DIRECTION –
Update the items below by replacing every "Thursday" with "Friday", leaving everything else unchanged.
# START OF RECORDS FOR THIS TASK
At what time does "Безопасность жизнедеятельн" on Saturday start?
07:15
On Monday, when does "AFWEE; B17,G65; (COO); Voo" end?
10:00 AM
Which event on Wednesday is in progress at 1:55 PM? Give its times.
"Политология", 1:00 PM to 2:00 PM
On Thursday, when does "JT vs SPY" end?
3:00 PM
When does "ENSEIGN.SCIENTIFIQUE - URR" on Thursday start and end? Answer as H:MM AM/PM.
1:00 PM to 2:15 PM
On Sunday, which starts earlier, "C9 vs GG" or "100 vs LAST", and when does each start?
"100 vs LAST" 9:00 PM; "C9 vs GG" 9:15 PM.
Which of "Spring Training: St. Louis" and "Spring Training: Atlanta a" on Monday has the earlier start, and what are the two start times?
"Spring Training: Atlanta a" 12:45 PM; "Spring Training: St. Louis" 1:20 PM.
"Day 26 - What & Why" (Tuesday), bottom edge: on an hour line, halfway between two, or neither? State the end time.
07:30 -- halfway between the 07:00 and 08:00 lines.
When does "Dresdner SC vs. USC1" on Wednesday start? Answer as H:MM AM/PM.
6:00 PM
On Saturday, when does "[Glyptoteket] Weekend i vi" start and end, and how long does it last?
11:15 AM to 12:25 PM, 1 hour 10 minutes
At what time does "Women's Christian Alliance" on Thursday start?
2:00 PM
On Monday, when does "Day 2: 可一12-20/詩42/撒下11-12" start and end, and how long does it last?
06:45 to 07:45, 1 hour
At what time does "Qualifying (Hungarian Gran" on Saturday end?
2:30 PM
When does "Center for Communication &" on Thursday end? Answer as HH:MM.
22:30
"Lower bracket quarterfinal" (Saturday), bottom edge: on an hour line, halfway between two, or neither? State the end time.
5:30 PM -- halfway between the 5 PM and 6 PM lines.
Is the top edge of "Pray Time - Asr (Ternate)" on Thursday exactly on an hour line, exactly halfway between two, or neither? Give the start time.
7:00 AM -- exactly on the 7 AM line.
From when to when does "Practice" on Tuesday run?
# END OF RECORDS FOR THIS TASK
FINAL RESULT –
At what time does "Безопасность жизнедеятельн" on Saturday start?
07:15
On Monday, when does "AFWEE; B17,G65; (COO); Voo" end?
10:00 AM
Which event on Wednesday is in progress at 1:55 PM? Give its times.
"Политология", 1:00 PM to 2:00 PM
On Friday, when does "JT vs SPY" end?
3:00 PM
When does "ENSEIGN.SCIENTIFIQUE - URR" on Friday start and end? Answer as H:MM AM/PM.
1:00 PM to 2:15 PM
On Sunday, which starts earlier, "C9 vs GG" or "100 vs LAST", and when does each start?
"100 vs LAST" 9:00 PM; "C9 vs GG" 9:15 PM.
Which of "Spring Training: St. Louis" and "Spring Training: Atlanta a" on Monday has the earlier start, and what are the two start times?
"Spring Training: Atlanta a" 12:45 PM; "Spring Training: St. Louis" 1:20 PM.
"Day 26 - What & Why" (Tuesday), bottom edge: on an hour line, halfway between two, or neither? State the end time.
07:30 -- halfway between the 07:00 and 08:00 lines.
When does "Dresdner SC vs. USC1" on Wednesday start? Answer as H:MM AM/PM.
6:00 PM
On Saturday, when does "[Glyptoteket] Weekend i vi" start and end, and how long does it last?
11:15 AM to 12:25 PM, 1 hour 10 minutes
At what time does "Women's Christian Alliance" on Friday start?
2:00 PM
On Monday, when does "Day 2: 可一12-20/詩42/撒下11-12" start and end, and how long does it last?
06:45 to 07:45, 1 hour
At what time does "Qualifying (Hungarian Gran" on Saturday end?
2:30 PM
When does "Center for Communication &" on Friday end? Answer as HH:MM.
22:30
"Lower bracket quarterfinal" (Saturday), bottom edge: on an hour line, halfway between two, or neither? State the end time.
5:30 PM -- halfway between the 5 PM and 6 PM lines.
Is the top edge of "Pray Time - Asr (Ternate)" on Friday exactly on an hour line, exactly halfway between two, or neither? Give the start time.
7:00 AM -- exactly on the 7 AM line.
From when to when does "Practice" on Tuesday run?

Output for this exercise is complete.